A quick squirt past the enormous 16-inch broadcast discs – “They were used as a way of syndicating radio programmes in the days before tape,” explains Andy – and we’re round the corner and into shellac, or 78s, each one already digitised and catalogued and stored in a generic cardboard sleeve.

“Within about 10 years of Edison patenting the cylinder, Emile Berliner patented the disc,” explains Andy. “It was more efficient – you could get a longer recording and you had two sides which doubled the capacity. So that was the first format war. We’ve got about 200,000 78s, which is pretty amazing. We put them in our own envelopes because the sleeves were mostly generic, either relating to the label or the shop from which they were bought. We keep samples, but there’s no point in keeping them all when there’s no information directly pertaining to the actual recording.”

And so to the main attraction.

“We’ve got vinyl,” says Andy, who clearly never tires of the look on visitors’ faces when he pull his next trick. Mechanical floor-to-ceiling shelves house the collection and, with the push of button and a warning siren, the shelves, each holding some 10,000 records, slowly open up and a corridor appears down which we wander pulling out random vinyl. Oh look, The Andrew Oldham Orchestra’s 1966 album ‘The Rolling Stones Songbook’ where The Verve nabbed their sample of ‘The Last Time’ for ‘Bitter Sweet Symphony’. Near mint, current value is £120.

“In terms of LPs, we’re up to 240,000, roughly speaking,” says Andy, matter of factly. “And that’s individual copies, there’s no duplication. There’s also about 90,000 12-inch singles and 110,000 seven-inches.”

And this is just the half of it, the other half lives at the library’s Boston Spa site in west Yorkshire. We wonder if they know how comprehensive the collection is.

“It is something we’ve been trying to do,” he says, “but it’s difficult to work out the number of releases even in one year, and what percentage of those we have. We’re making some positive moves on those grounds, but it’s like trying to nail down jelly. In terms of physical releases alone the last U2 album had seven or eight variations. Does that still count as one?”

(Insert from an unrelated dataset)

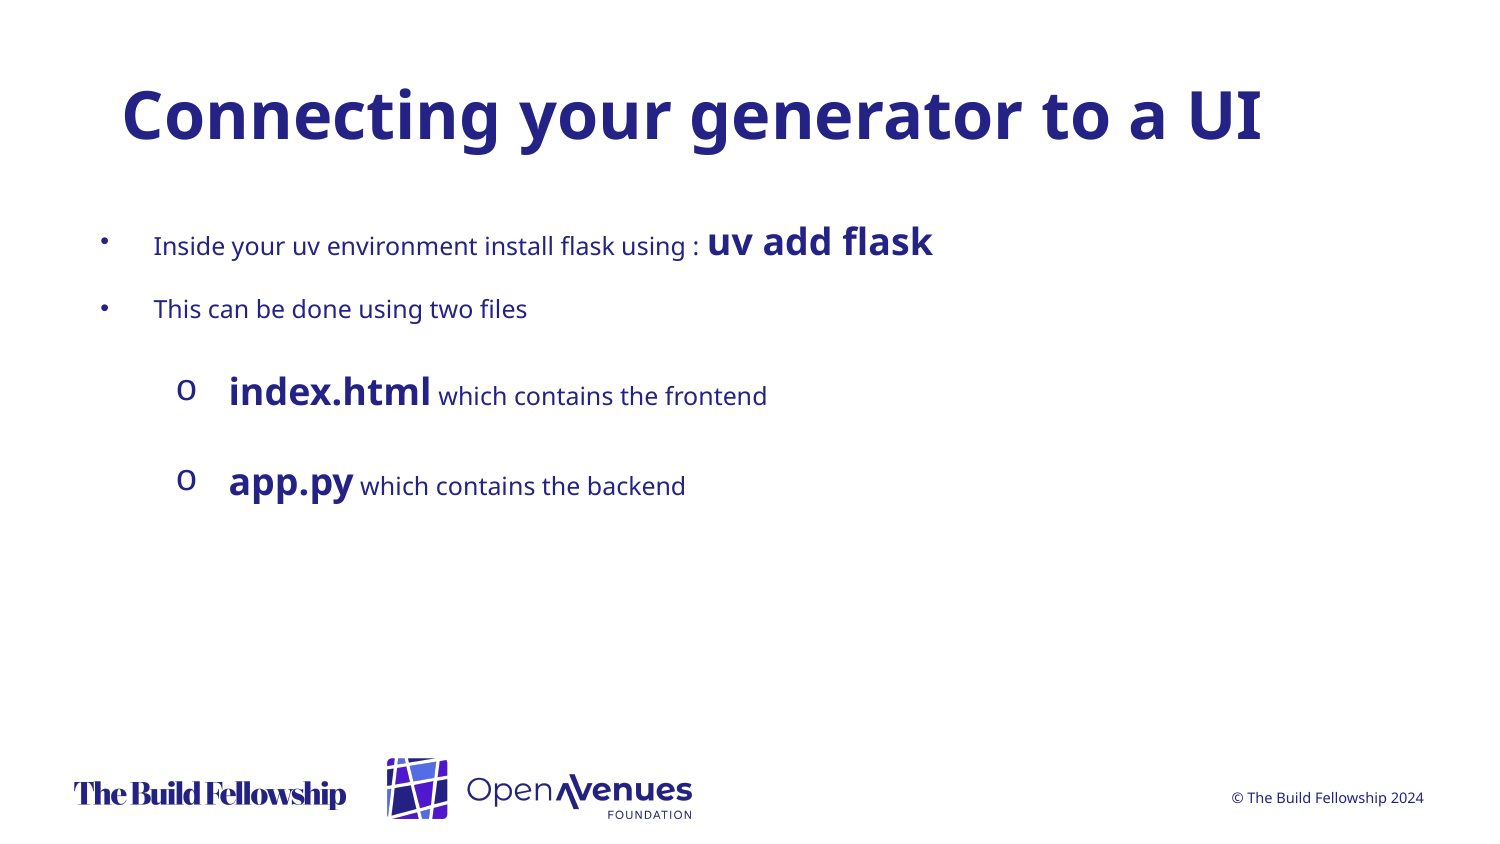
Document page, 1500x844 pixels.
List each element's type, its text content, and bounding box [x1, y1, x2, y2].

Back above ground, in a new part of the building, lie the restoration suites, which will soon be alive with sounds from the new project, having just completed work on the excellent ‘Punk 1976–78’ exhibition showing until October. Piled up on the floor, stacked in cupboards and lined up against walls, there are machines galore ready and waiting for the process to begin.

“We have lots of equipment that will play old formats,” explains Andy. “We’ve got a big cupboard full of machines they don’t make anymore, which is another reason why we’ve got to digitise now. In 10 years’ time we won’t be able to get the machinery of this standard to get the signal off the media coming in.”

Save Our Sounds aims to digitise and publish many rare and unique sounds from their own collections and those from around the UK which are most at risk, including local dialects and accents, oral histories and previously unheard musical performances and plays, and vanishing wildlife sounds. The funding also means they can develop a national preservation network via 10 regional centres as well as run a major outreach programme to schools and communities to celebrate the UK’s sound heritage and raise awareness of a treasure trove of living history held in archives across the country.

“A big part of Save Our Sounds is to make people aware that all those old tapes you’ve got up in your attic, they are not going to be playable in 10 years’ time so do something about it now,” says Andy. “Talk to us.”